_DATA SUPPLIED_.
»»

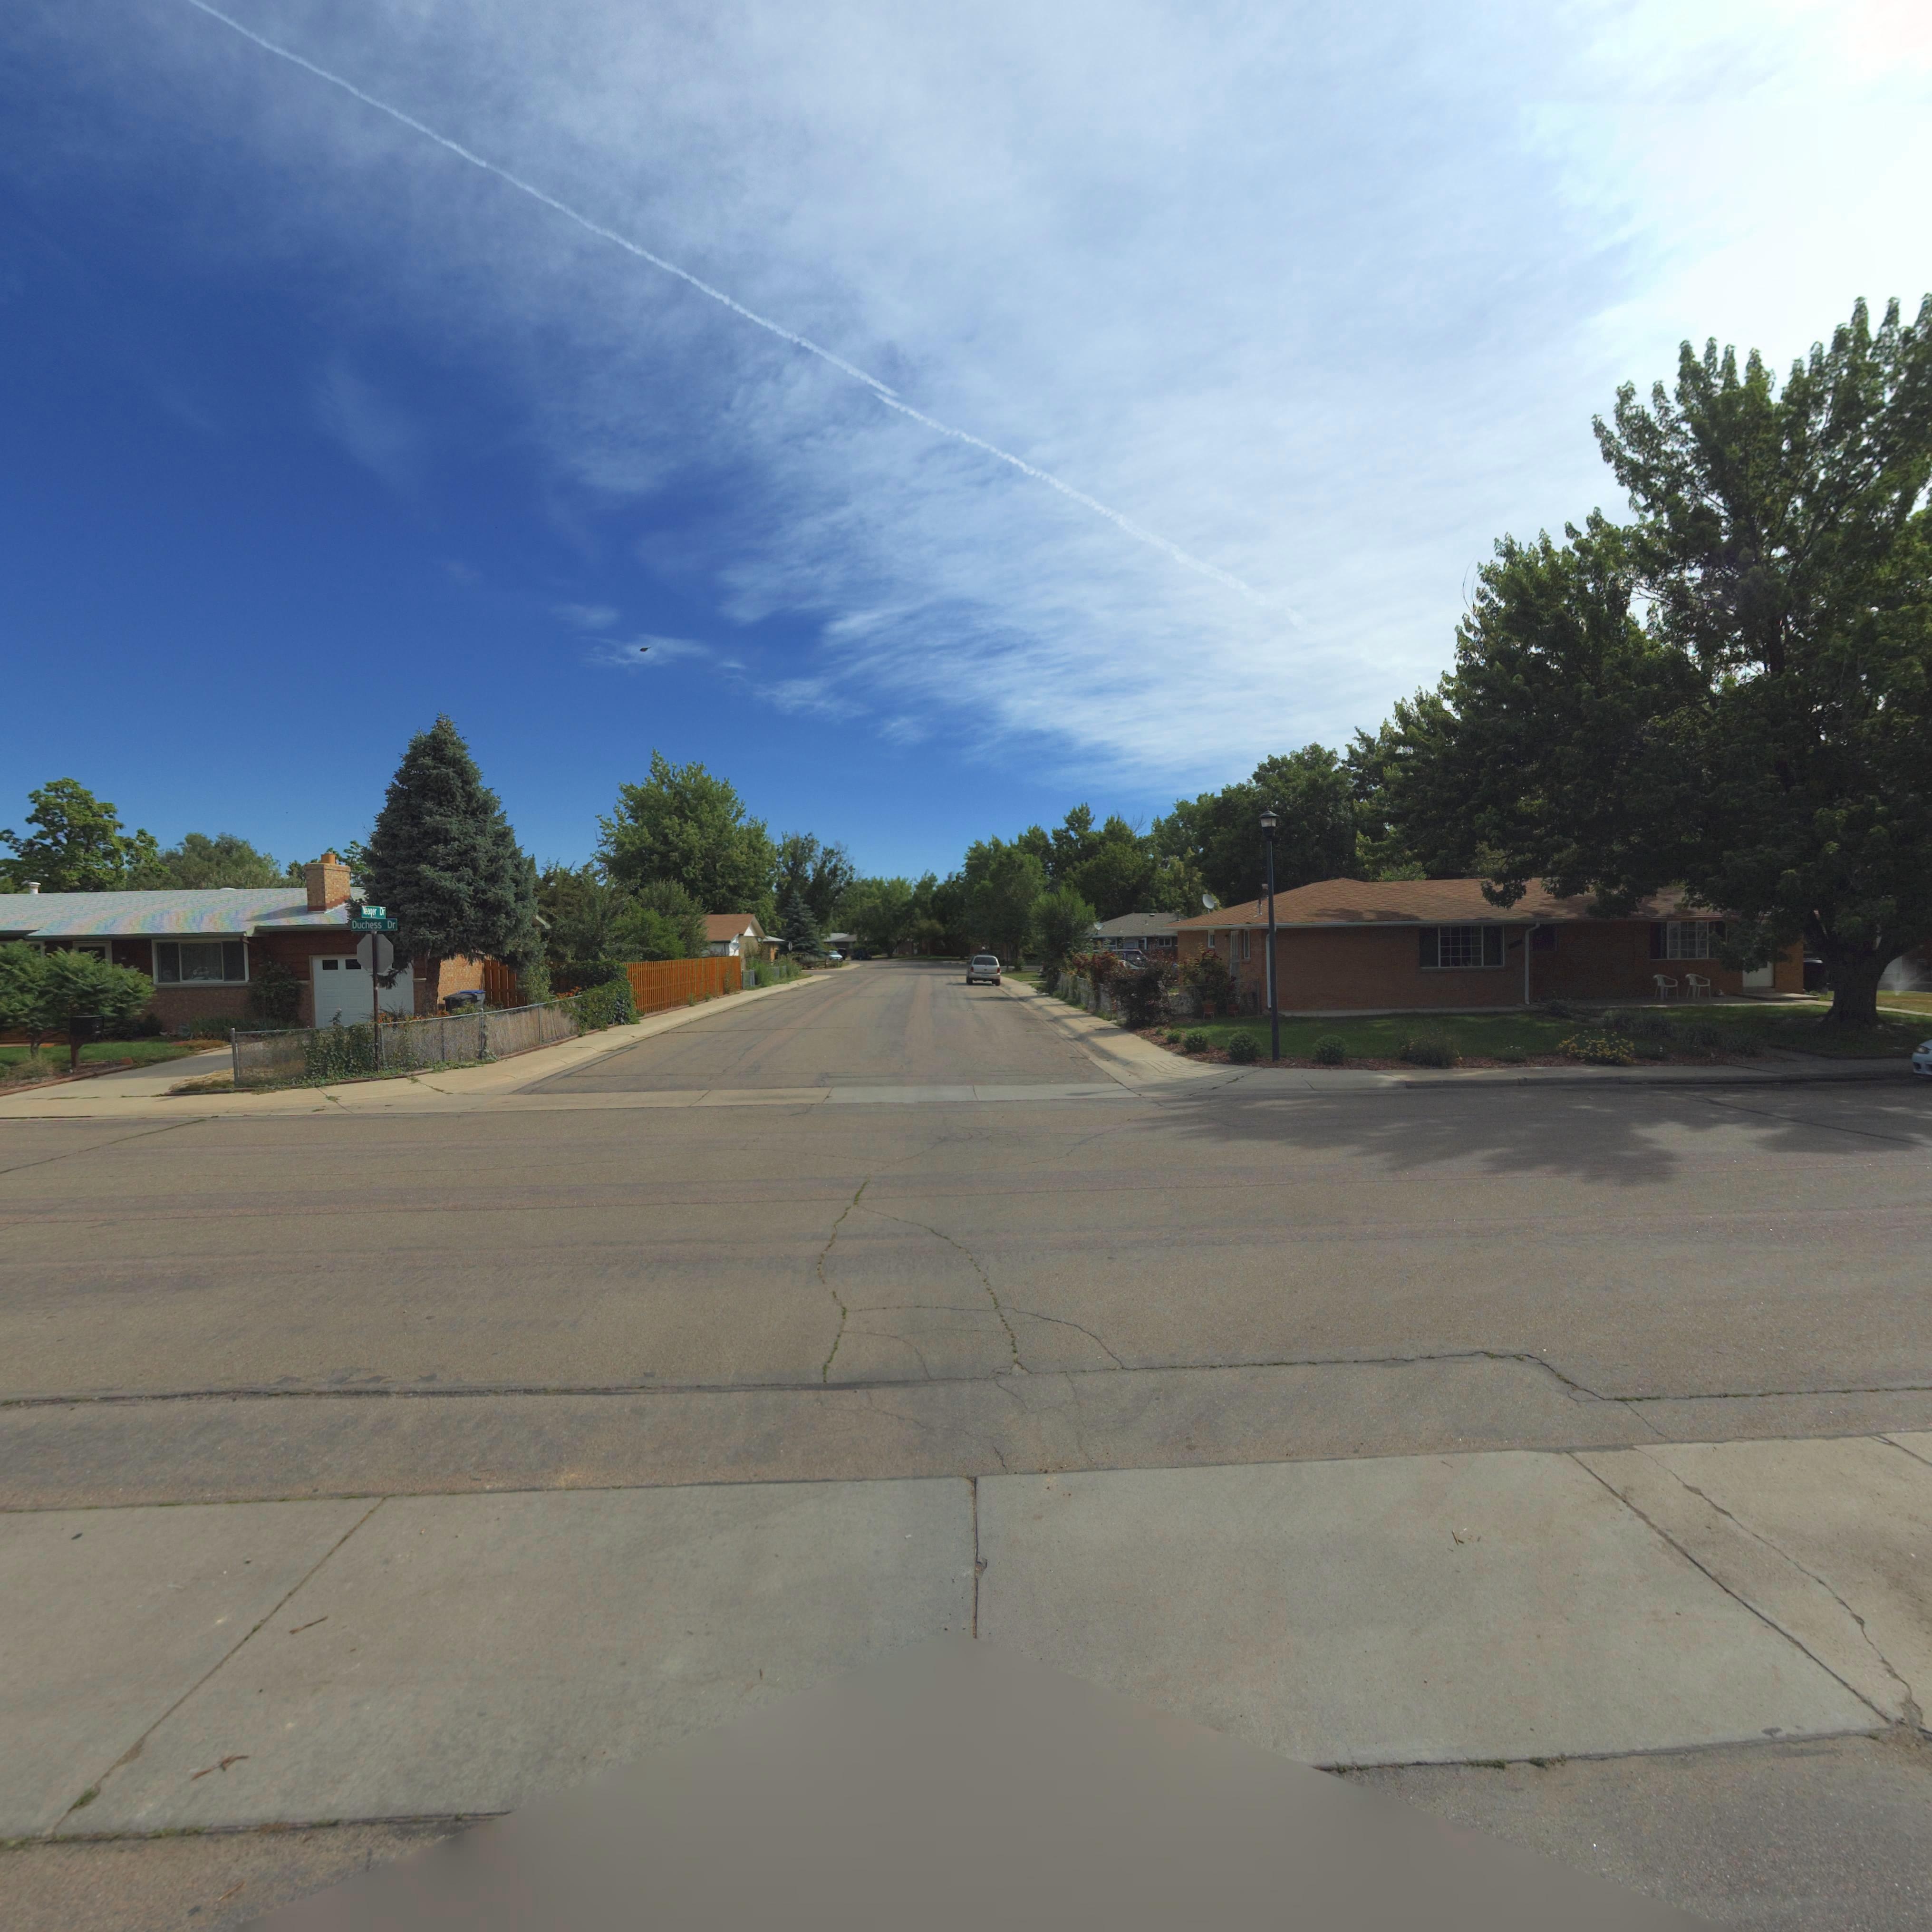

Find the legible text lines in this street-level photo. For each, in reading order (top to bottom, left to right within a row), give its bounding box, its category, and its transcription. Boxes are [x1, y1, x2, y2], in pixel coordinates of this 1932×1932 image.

[361, 905, 385, 918] StreetName: Yeager Dr
[351, 920, 396, 929] StreetName: Duchess Dr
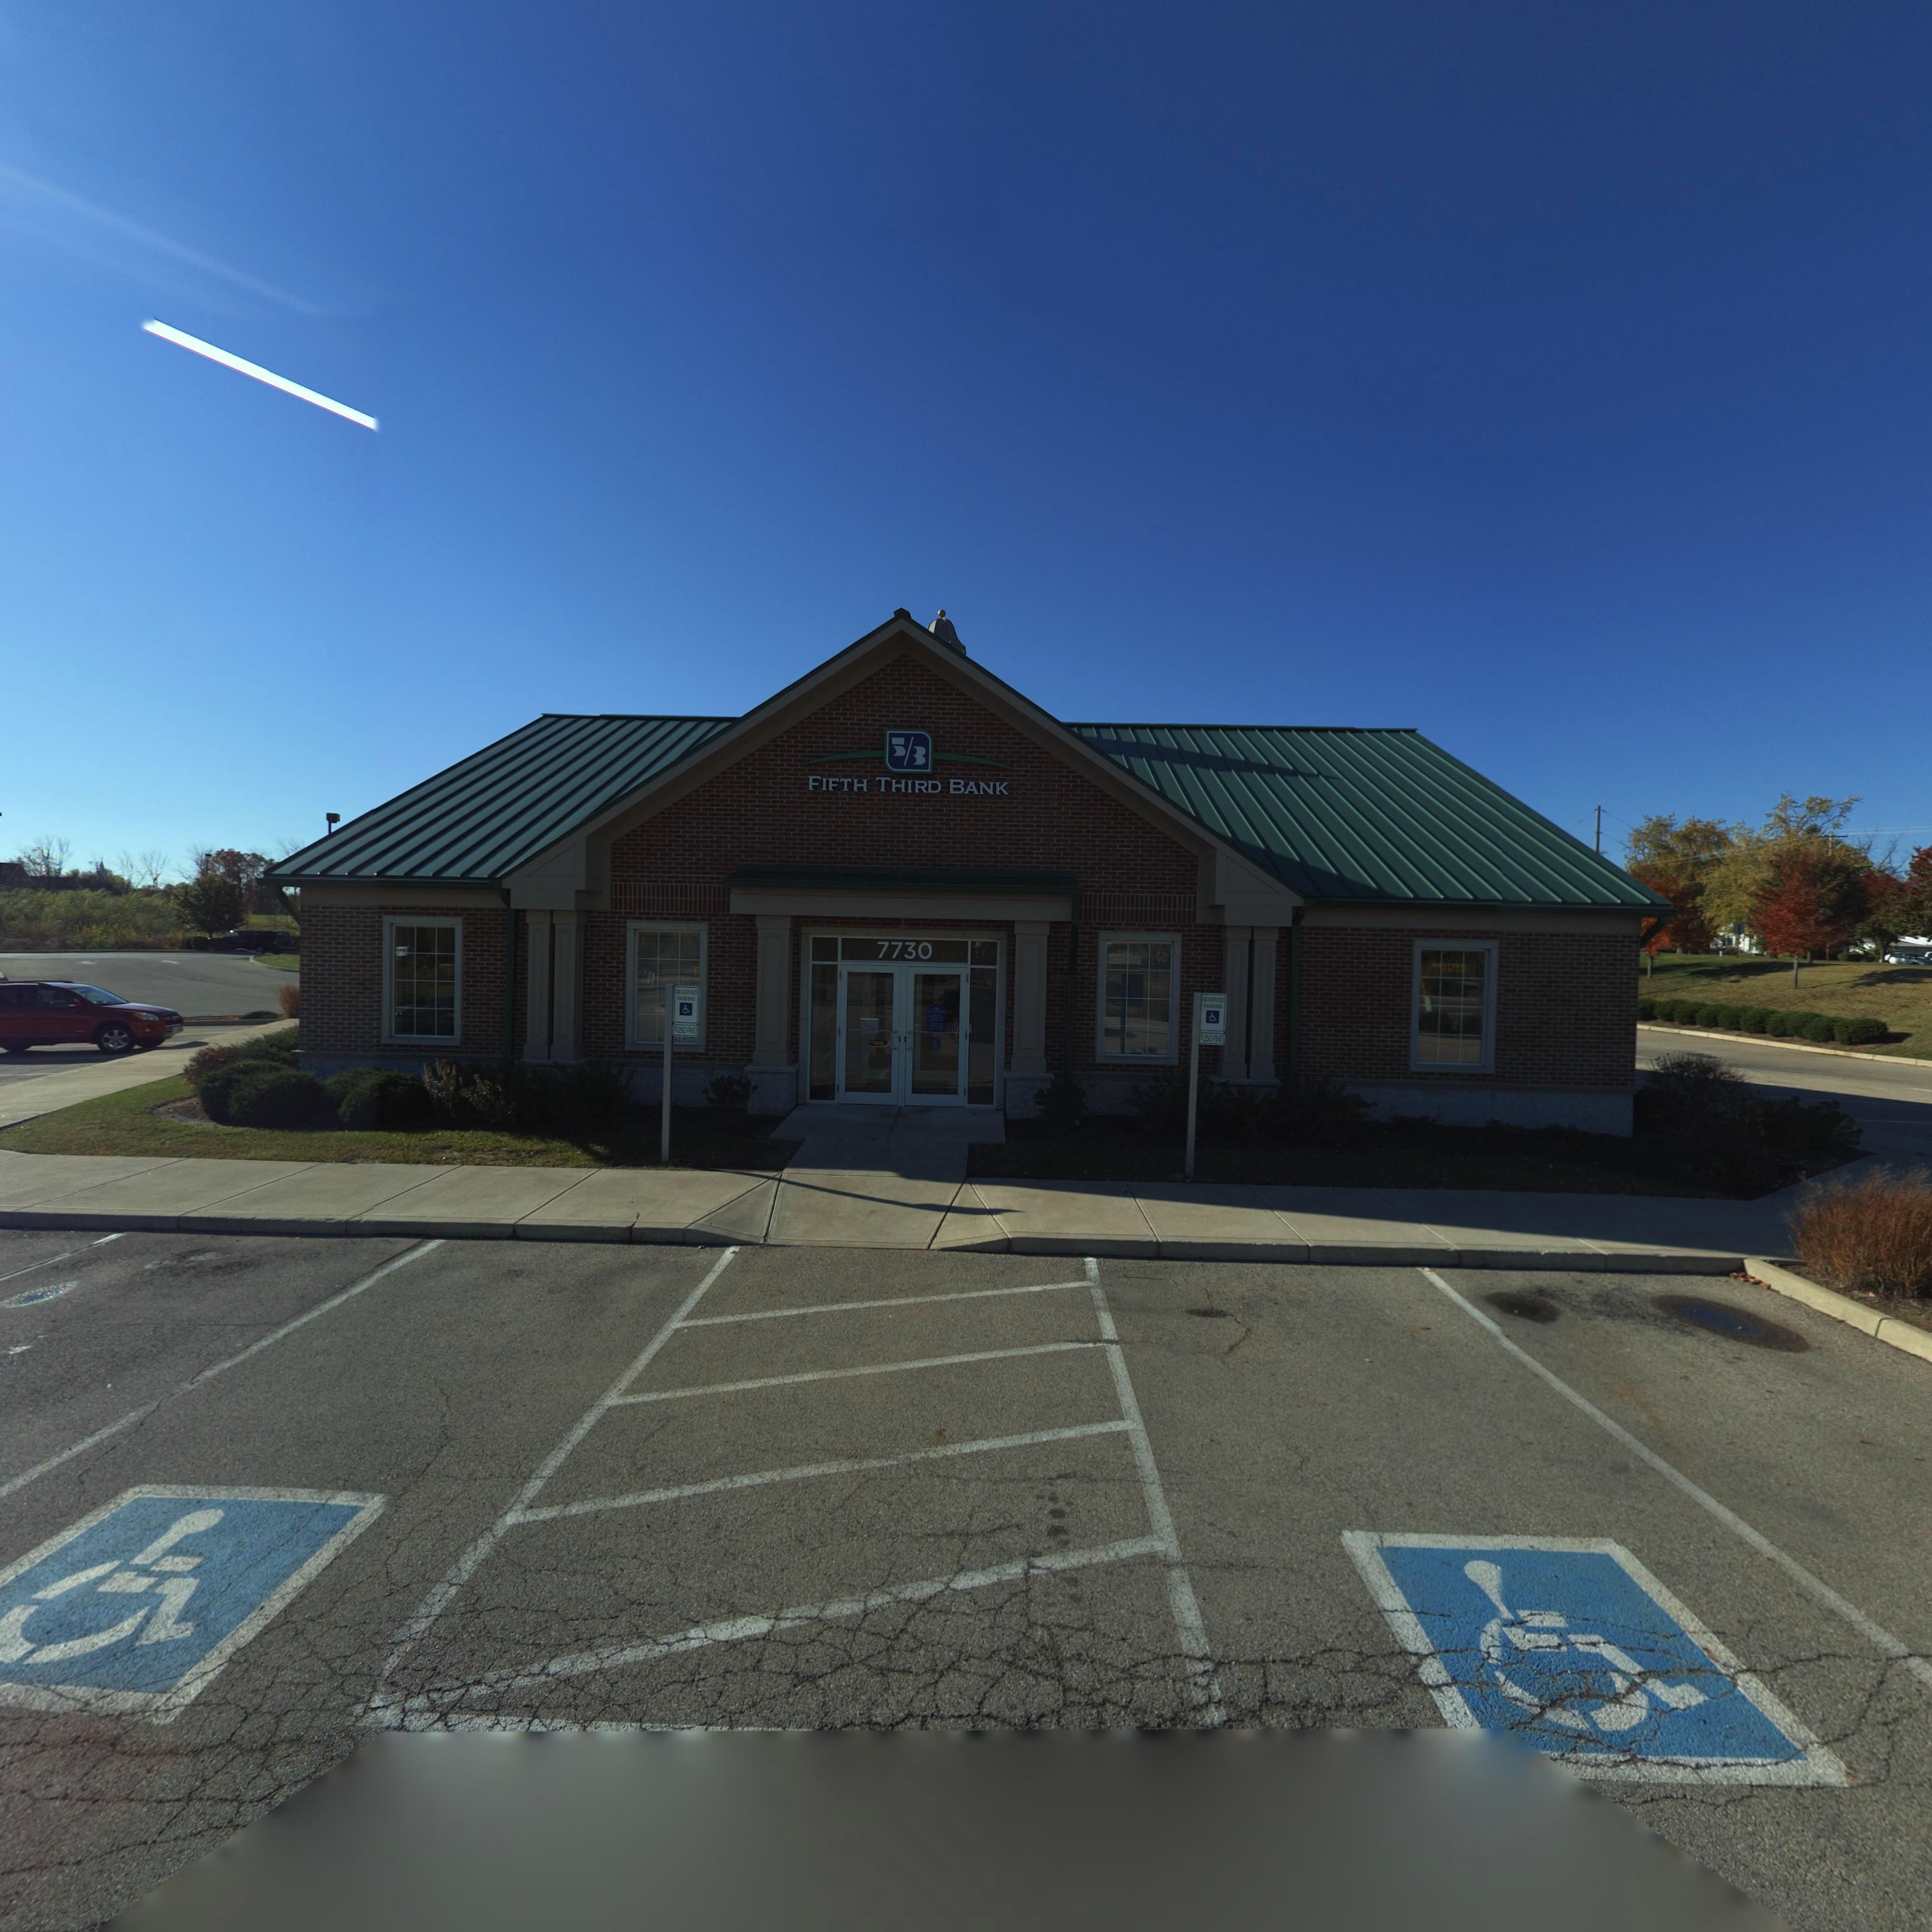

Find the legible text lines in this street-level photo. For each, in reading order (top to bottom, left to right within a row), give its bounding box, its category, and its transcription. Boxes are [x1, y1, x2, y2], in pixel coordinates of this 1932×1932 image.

[806, 774, 1010, 796] BusinessName: FIFTH THIRD BANK
[876, 940, 934, 961] StreetNumber: 7730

««

_WHAT IS REQUIRED_. Rewrite all the entries above as a single numbered list of their lines. Skip blank lines and leave the pictures out.

_EXERCISE RESPONSE_.
1. Find the legible text lines in this street-level photo. For each, in reading order (top to bottom, left to right within a row), give its bounding box, its category, and its transcription. Boxes are [x1, y1, x2, y2], in pixel coordinates of this 1932×1932 image.
2. [361, 905, 385, 918] StreetName: Yeager Dr
3. [351, 920, 396, 929] StreetName: Duchess Dr
4. Find the legible text lines in this street-level photo. For each, in reading order (top to bottom, left to right within a row), give its bounding box, its category, and its transcription. Boxes are [x1, y1, x2, y2], in pixel coordinates of this 1932×1932 image.
5. [806, 774, 1010, 796] BusinessName: FIFTH THIRD BANK
6. [876, 940, 934, 961] StreetNumber: 7730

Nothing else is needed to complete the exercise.